## Your assignment
Your answer must be the full listing, reproduced exactly, minus any pictures.

## Provided data
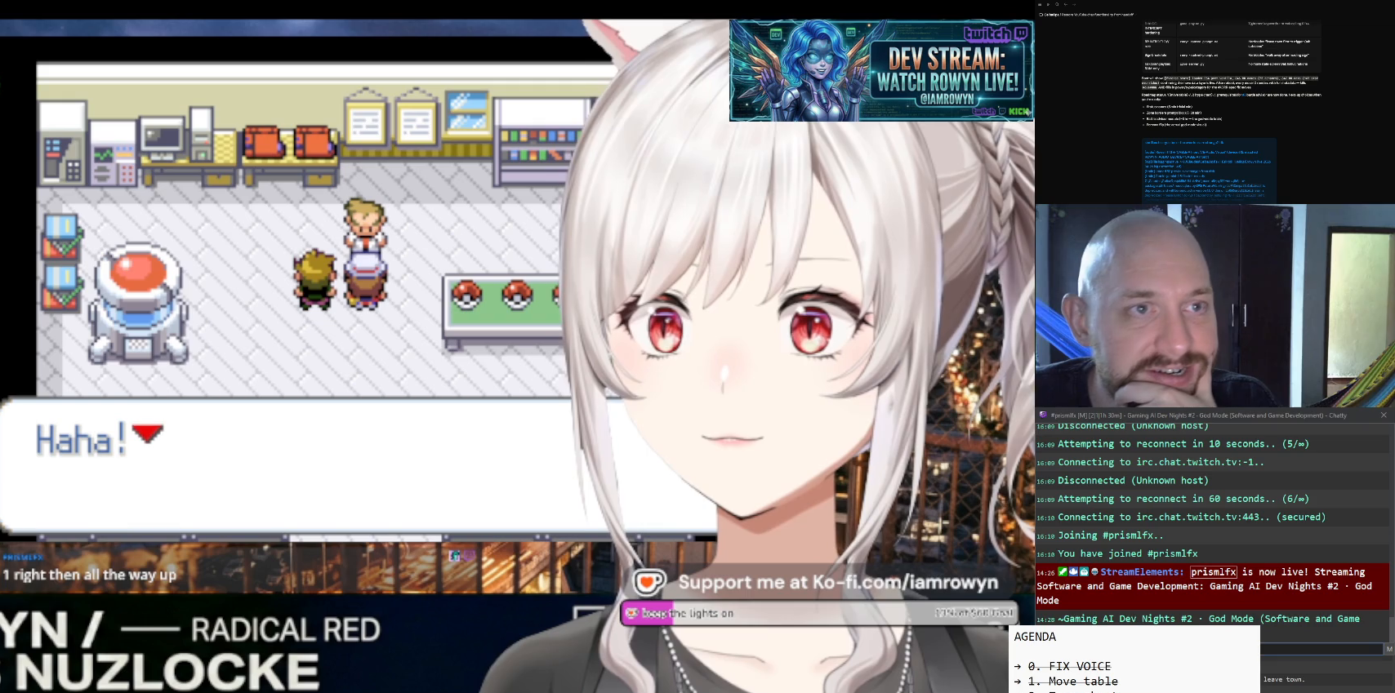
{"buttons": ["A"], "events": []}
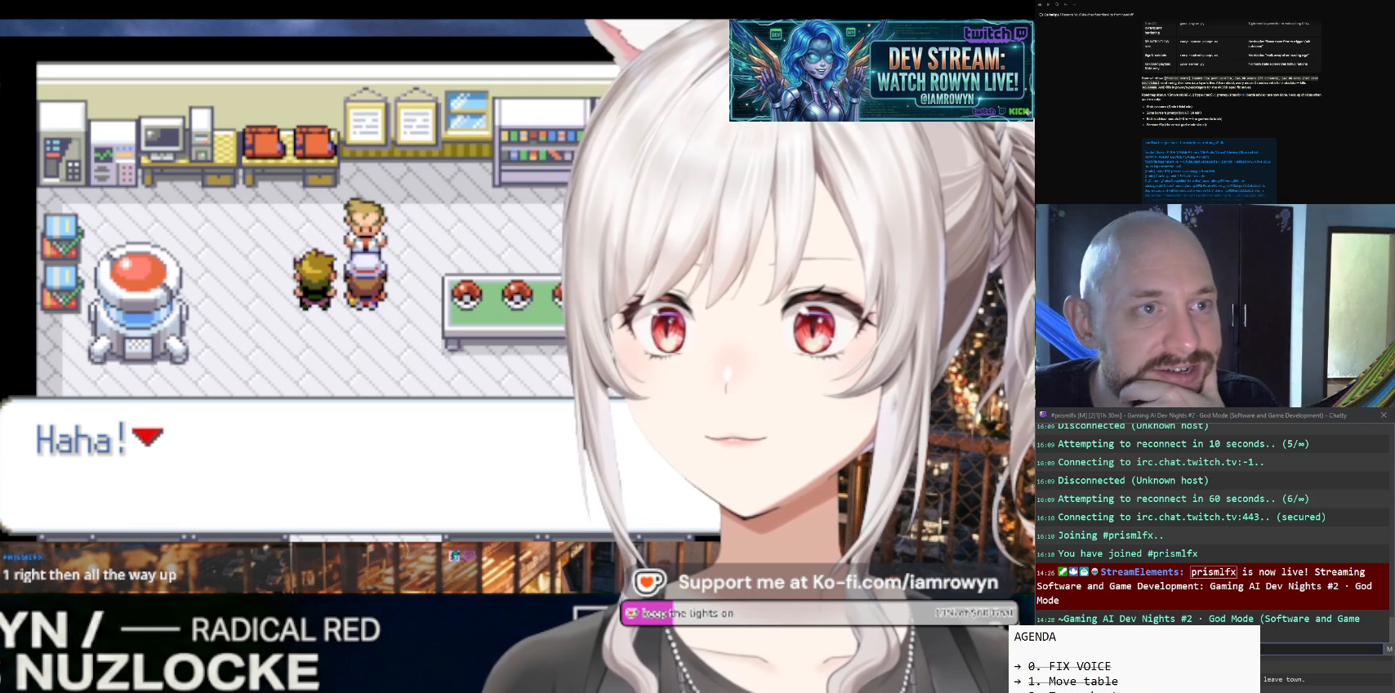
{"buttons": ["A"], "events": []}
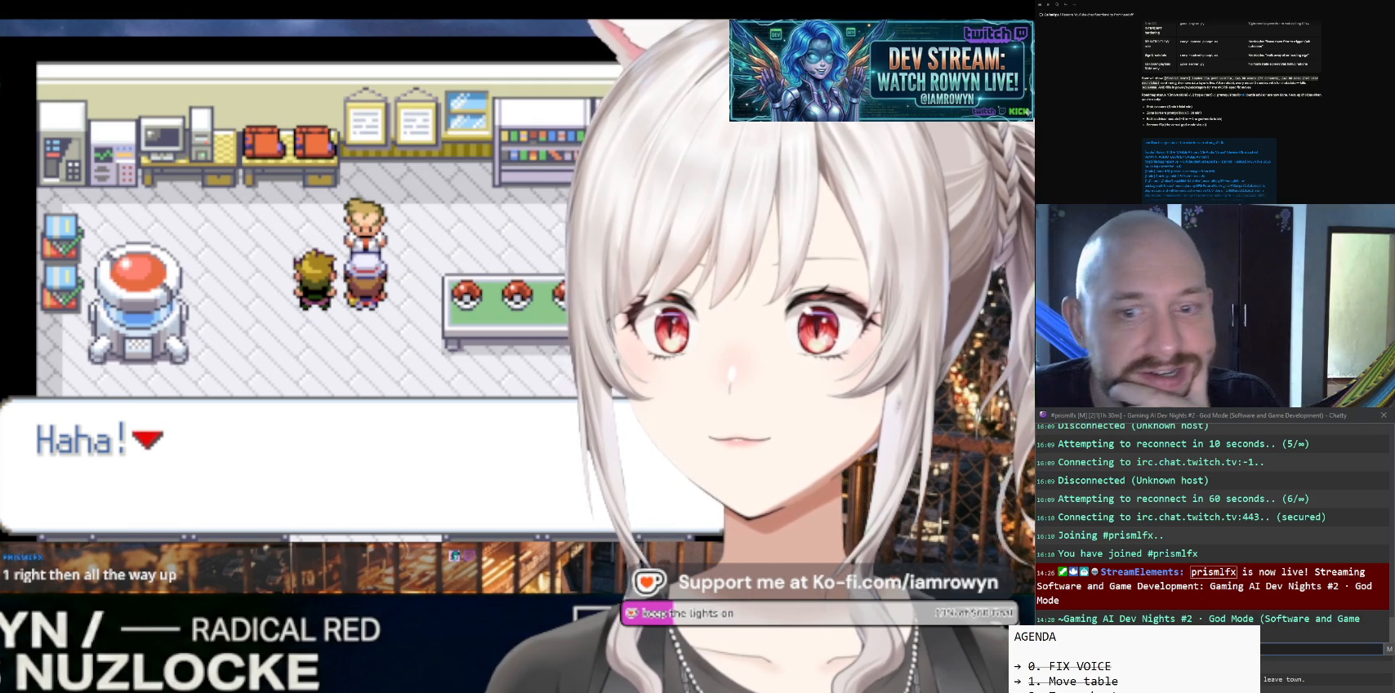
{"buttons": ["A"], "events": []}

## Expected answer
{"buttons": ["A"], "events": []}
{"buttons": ["A"], "events": []}
{"buttons": ["A"], "events": []}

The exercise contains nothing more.